Mondays were tennis days for my mother. When it turned cooler, she took to the indoor courts at Glen Cove, Long Island. This was back when I was too young to be left home alone, when I would only eat the heart of things, when homework assignments didn’t stretch beyond handing in a single page in a single subject. Mondays meant Bina.
Bina was the official nanny of the tennis center, keeping rule and lock over the toy chest, the pretzels, and the apple juice. There were two playpens, a small circular table with small wooden chairs, a petite bookcase filled with Berenstain Bears books, and chests of plastic toys. A wooden dog with colorful plastic features, skipped along on a rope. I remember wondering at what age did children find this kind of toy amusing?
Each week I was in search of a fresh page amongst the tattered coloring books. I wanted to eat the gold crayon. Even now, I know that smell, the insides of curled crayon wrappers, smooth and delicate, like eyelashes. I remember thinking there was something sexually blunt and ugly about the naked crayons, the ones who’d been slipped from their skins, poked into the built-in sharpening hole. Without their identifying names, they laid there bare, discarded and useless. I didn’t want to touch them. I hoarded the silver, copper, and gold, rolling one beneath my forearm, tucking it away so no one else could use it.
This room of Bina’s was located in the basement, near a vending machine. I remember looking up at the rows of packaged products, each tucked behind a metal lip. If I dreamt back then, I’m sure it was sometimes of this vending machine and sometimes of orange soda.

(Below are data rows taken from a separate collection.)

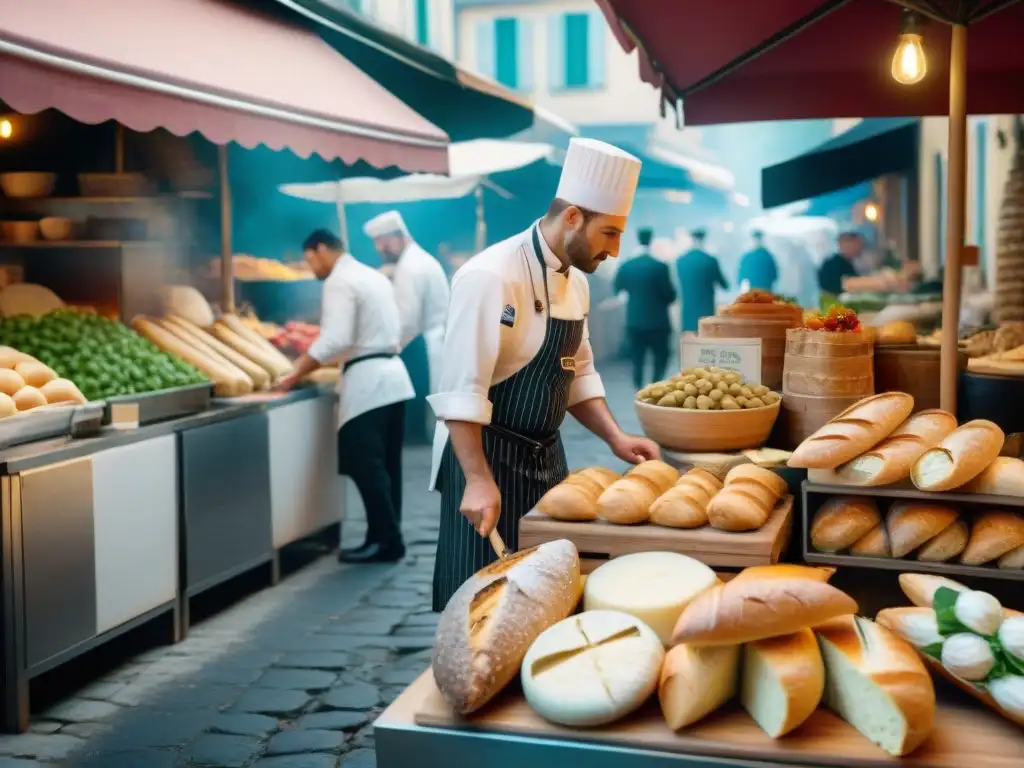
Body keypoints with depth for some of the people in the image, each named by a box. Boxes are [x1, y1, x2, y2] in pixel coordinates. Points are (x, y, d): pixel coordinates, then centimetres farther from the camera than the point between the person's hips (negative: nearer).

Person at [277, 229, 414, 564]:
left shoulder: (339, 282, -10)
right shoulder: (375, 276, 18)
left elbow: (336, 339, -20)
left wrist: (297, 375, -13)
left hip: (367, 379, -9)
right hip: (392, 374, 9)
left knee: (365, 466, -5)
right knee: (385, 464, 11)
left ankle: (385, 541, -2)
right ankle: (388, 538, 15)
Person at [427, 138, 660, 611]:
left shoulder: (575, 281, 6)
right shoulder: (491, 276, -21)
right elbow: (462, 390, -24)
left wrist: (614, 438, 3)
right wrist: (479, 480, -29)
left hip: (545, 456, 8)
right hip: (487, 458, -8)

Most of the other kids there were Monday regulars, although sometimes we’d get a new kid, and my sister and I would pretend we were British.
“Oh, the chauffer Jeeves is outside with the limousine.”
“Which limousine, dearest?”
“The one with the pink satin seatbelts.” We were in a Pink Ladies Grease phase.
“Well, let’s just finish watching the Brady Bunch, then we’ll adjourn.”
Our mother used that word, or someone did, and we learned to say it with a British accent, as if we were saying, “AddYawn” very quickly.
Bina smelled like grandmother-apartment. Mothballs, matzo balls, and packages of nylon stockings. Hat boxes—if they had a smell, they smelled like Bina’s nursery. She always wanted to braid my hair. That meant sitting on her lap, which I was too big to do, and I hated how she’d want to brush my hair first. Even then I knew you didn’t brush curly hair, ever. One was to separate sections with fingers only. Instead, I offered to broom up the carpet with her rolling broom, which was the most amusing toy in the place. Pretzel crumbs, pencils and crayon shavings, became mine beneath the power of the rolling broom. Lea and I used to bicker over who got to use it. Bina called it “The Magic Wand.” She was a clever woman, considering all that wirey hair she pinned to the top of her head, in a pile that resembled the insides of torn cigarettes.
If by chance, I had too much apple juice, I’d hold it in, squirming and antsy, determined to continue work on my coloring project. Bina would say things like, “You have ants in your pants today, don’t you?”
I wouldn’t be accused of being uncleanly. “I most certainly do not.”
Bina tried to hold my hand, off to the little ladies room. Her hands were thick, dotted, and yellow. I imagined they smelled damp, like a sponge. They were meaty. I didn’t like her name. I hated holding hands with anyone, even my parents, or sister. Except when I was sick. It’s the only time I let people touch me and craved affection. I think I’m still this way. Lea said I didn’t love her because I wouldn’t hold her hand or pet her head. She craves it still today and complains that I don’t hold her hand back. "Like a fish," she says. "Hold it," she instructs, pushing the tips of my fingers around her hand. It’s work, to me, showing affection for anyone, aside from Linus, who can’t talk back, and never criticizes. Only bites. But never me.